Öte yandan Çeçenistan’da savaşın getirdiği yıkımlar ve komşu ülkelere sığınan mültecilerin durumu tasvir edilemez derecede kötüdür. Bu meyanda, İnguşetya Cumhuriyeti’nde 20 binden fazla Çeçen mülteci bulunmakta, ancak vatanlarına geri döndükleri takdirde işkence görme ihtimalleri ve evlerinin savaşta yıkılması onların geri dönüşlerini engellemektedir. Şimdiki Cumhurbaşkanı Alu Alhanov’un danışmanı German Vog’un ANN haber ajansına yaptığı açıklama, Çeçenistan’daki insanî meşakkatin resmî bir ağızdan tüm çıplaklığıyla ifadesidir:
“Savaş, Çeçenistan’ı tanınmayacak derecede değiştirdi. Çeçen halkı, Sovyetler dönemi dâhil hiçbir zaman sosyoekonomik açıdan iktidara bu kadar bağımlı kalmamıştı; 1,1 milyon nüfusun neredeyse 400 bini işsiz! Bu ise, on binlerce ailenin devlet yardımına muhtaç olarak yaşaması demek. Her dört aileden üçünün evi tamamen yerle bir olmuş ve hiçbir malvarlıkları kalmamış. Sözgelimi, geçenlerde Komsomol’sk köyü sakinleri toplu bir dilekçeyle başvuruda bulunmuşlardı; köyleri ciddi hasar görmüş ve ev-barklarının %80’nini kaybetmişler. Bunlar geçici yerlerde veya akrabalarının yanında sıkıntılar içinde yaşamaktadırlar.”

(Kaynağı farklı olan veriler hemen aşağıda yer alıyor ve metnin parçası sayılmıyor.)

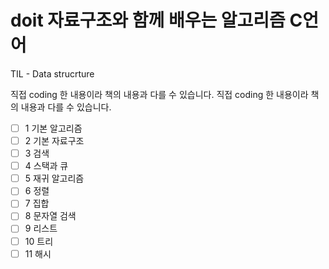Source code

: # doit 자료구조와 함께 배우는 알고리즘 C언어

TIL - Data strucrture

<span sytle='background-color:#ffdce0'>직접 coding 한 내용이라 책의 내용과 다를 수 있습니다.</span>
<span sytle="color:red">직접 coding 한 내용이라 책의 내용과 다를 수 있습니다.</span>

- [ ] 1 기본 알고리즘
- [ ] 2 기본 자료구조
- [ ] 3 검색
- [ ] 4 스택과 큐
- [ ] 5 재귀 알고리즘
- [ ] 6 정렬
- [ ] 7 집합
- [ ] 8 문자열 검색
- [ ] 9 리스트
- [ ] 10 트리
- [ ] 11 해시
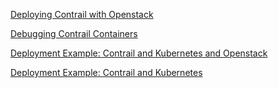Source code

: [Deploying Contrail with Openstack](https://github.com/Juniper/contrail-ansible-deployer/wiki/Contrail-with-Openstack-Kolla)

[Debugging Contrail Containers](https://github.com/Juniper/contrail-ansible-deployer/wiki/Debugging-contrail-code-in-contrail-microservices)

[Deployment Example: Contrail and Kubernetes and Openstack](https://github.com/Juniper/contrail-ansible-deployer/wiki/Deployment-Example:-Contrail-and-Kubernetes-and-Openstack)

[Deployment Example: Contrail and Kubernetes](https://github.com/Juniper/contrail-ansible-deployer/wiki/Contrail-microservice-installation-with-kubernetes)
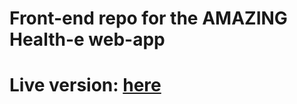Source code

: # Front-end repo for the AMAZING Health-e web-app

# Live version: [here](https://health5.herokuapp.com/#/)
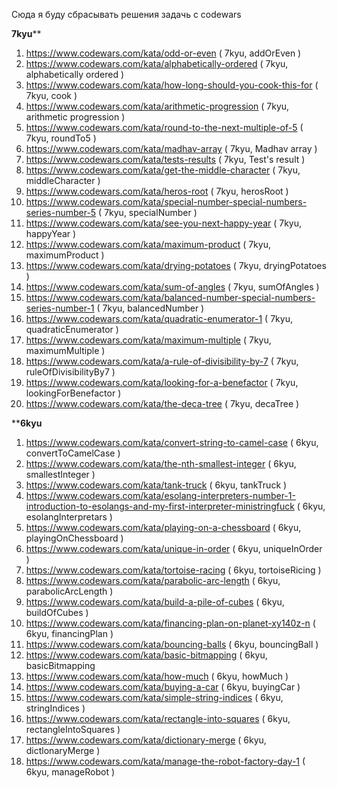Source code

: Сюда я буду сбрасывать решения задачь с codewars

******************7kyu********************
1)  https://www.codewars.com/kata/odd-or-even  ( 7kyu, addOrEven )
2)  https://www.codewars.com/kata/alphabetically-ordered ( 7kyu, alphabetically ordered )
3)  https://www.codewars.com/kata/how-long-should-you-cook-this-for ( 7kyu, cook )
4)  https://www.codewars.com/kata/arithmetic-progression ( 7kyu, arithmetic progression )
5)  https://www.codewars.com/kata/round-to-the-next-multiple-of-5 ( 7kyu, roundTo5 )
6)  https://www.codewars.com/kata/madhav-array ( 7kyu, Madhav array )
7)  https://www.codewars.com/kata/tests-results ( 7kyu, Test's result )
8)  https://www.codewars.com/kata/get-the-middle-character ( 7kyu, middleCharacter )
9)  https://www.codewars.com/kata/heros-root ( 7kyu, herosRoot )
10) https://www.codewars.com/kata/special-number-special-numbers-series-number-5 ( 7kyu, specialNumber )
11) https://www.codewars.com/kata/see-you-next-happy-year ( 7kyu, happyYear )
12) https://www.codewars.com/kata/maximum-product ( 7kyu, maximumProduct )
13) https://www.codewars.com/kata/drying-potatoes ( 7kyu, dryingPotatoes )
14) https://www.codewars.com/kata/sum-of-angles ( 7kyu, sumOfAngles )
15) https://www.codewars.com/kata/balanced-number-special-numbers-series-number-1 ( 7kyu, balancedNumber )
16) https://www.codewars.com/kata/quadratic-enumerator-1 ( 7kyu, quadraticEnumerator )
17) https://www.codewars.com/kata/maximum-multiple ( 7kyu, maximumMultiple )
18) https://www.codewars.com/kata/a-rule-of-divisibility-by-7 ( 7kyu, ruleOfDivisibilityBy7 )
19) https://www.codewars.com/kata/looking-for-a-benefactor ( 7kyu, lookingForBenefactor )
20) https://www.codewars.com/kata/the-deca-tree ( 7kyu, decaTree )

****************************6kyu**************************
1)  https://www.codewars.com/kata/convert-string-to-camel-case ( 6kyu, convertToCamelCase )
2)  https://www.codewars.com/kata/the-nth-smallest-integer ( 6kyu, smallestInteger )
3)  https://www.codewars.com/kata/tank-truck ( 6kyu, tankTruck )
4)  https://www.codewars.com/kata/esolang-interpreters-number-1-introduction-to-esolangs-and-my-first-interpreter-ministringfuck ( 6kyu, esolangInterpretars )
5)  https://www.codewars.com/kata/playing-on-a-chessboard ( 6kyu, playingOnChessboard )
6)  https://www.codewars.com/kata/unique-in-order ( 6kyu, uniqueInOrder )
7)  https://www.codewars.com/kata/tortoise-racing ( 6kyu, tortoiseRicing )
8)  https://www.codewars.com/kata/parabolic-arc-length ( 6kyu, parabolicArcLength )
9)  https://www.codewars.com/kata/build-a-pile-of-cubes ( 6kyu, buildOfCubes )
10) https://www.codewars.com/kata/financing-plan-on-planet-xy140z-n ( 6kyu, financingPlan )
11) https://www.codewars.com/kata/bouncing-balls ( 6kyu, bouncingBall )
12) https://www.codewars.com/kata/basic-bitmapping ( 6kyu, basicBitmapping
13) https://www.codewars.com/kata/how-much ( 6kyu, howMuch )
14) https://www.codewars.com/kata/buying-a-car ( 6kyu, buyingCar )
15) https://www.codewars.com/kata/simple-string-indices ( 6kyu, stringIndices )
16) https://www.codewars.com/kata/rectangle-into-squares ( 6kyu, rectangleIntoSquares )
17) https://www.codewars.com/kata/dictionary-merge ( 6kyu, dictlonaryMerge )
18) https://www.codewars.com/kata/manage-the-robot-factory-day-1 ( 6kyu, manageRobot )
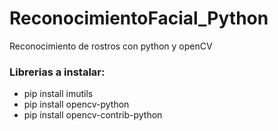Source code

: # ReconocimientoFacial_Python
Reconocimiento de rostros con python y openCV

### Librerias a instalar:
- pip install imutils
- pip install opencv-python
- pip install opencv-contrib-python

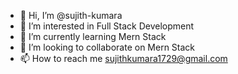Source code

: - 👋 Hi, I’m @sujith-kumara
- 👀 I’m interested in Full Stack Development
- 🌱 I’m currently learning Mern Stack
- 💞️ I’m looking to collaborate on Mern Stack
- 📫 How to reach me sujithkumara1729@gmail.com

<!---
sujith-kumara/sujith-kumara is a ✨ special ✨ repository because its `README.md` (this file) appears on your GitHub profile.
You can click the Preview link to take a look at your changes.
--->
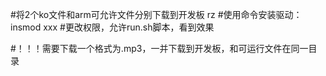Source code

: #将2个ko文件和arm可允许文件分别下载到开发板
	rz
#使用命令安装驱动：
	insmod xxx
#更改权限，允许run.sh脚本，看到效果

#！！！需要下载一个格式为.mp3，一并下载到开发板，和可运行文件在同一目录
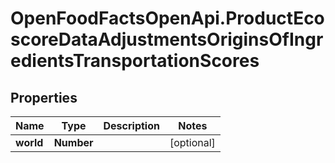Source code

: # OpenFoodFactsOpenApi.ProductEcoscoreDataAdjustmentsOriginsOfIngredientsTransportationScores

## Properties

Name | Type | Description | Notes
------------ | ------------- | ------------- | -------------
**world** | **Number** |  | [optional] 


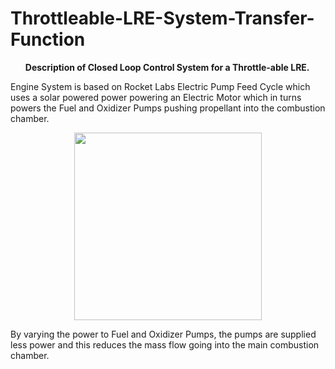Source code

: # Throttleable-LRE-System-Transfer-Function

<b><ul>Description of Closed Loop Control System for a Throttle-able LRE.</b></ul>


Engine System is based on Rocket Labs Electric Pump Feed Cycle which uses a solar powered power powering an Electric Motor which in turns powers the Fuel and Oxidizer Pumps pushing propellant into the combustion chamber. 




<p align = "center">
<img src = https://github.com/nyameaama/Throttleable-LRE-System-Transfer-Function/blob/master/assets/main-qimg-d166e9ee6920e39c316286721c116d4e.png width = "300" height = "300"/>
</p>





By varying the power to Fuel and Oxidizer Pumps, the pumps are supplied less power and this reduces the mass flow going into the main combustion chamber.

Diğer taraftan, direnişçilere yönelik sivil hayata geçme çağrıları da devam etmektedir. 14 Temmuz’da FSB Başkanı Nikolay Patruşev, direnişçilere teslim olmaları için bir şans daha tanındığını, iki hafta içinde teslim olanların adil yargılanacaklarını beyan etmiştir. Bu sürenin uzatılacağı da belirtilmektedir. Siyasî bir sürecin başlatılması gerektiğini defalarca tekrarlayan Çeçen direnişçilerin yurtdışındaki temsilcisi Ahmet Zakayev ise, Çeçenlerle makul bir ilişki kurulmadıkça direnişin de süreceğini bildirmektedir. Görüldüğü gibi, bundan sonraki süreçte Kremlin’in Kadirov yönetimiyle ilişkilerini gözden geçirmesi ve çözüm için siyasî alanda makul adımlar atması önem kazanacaktır.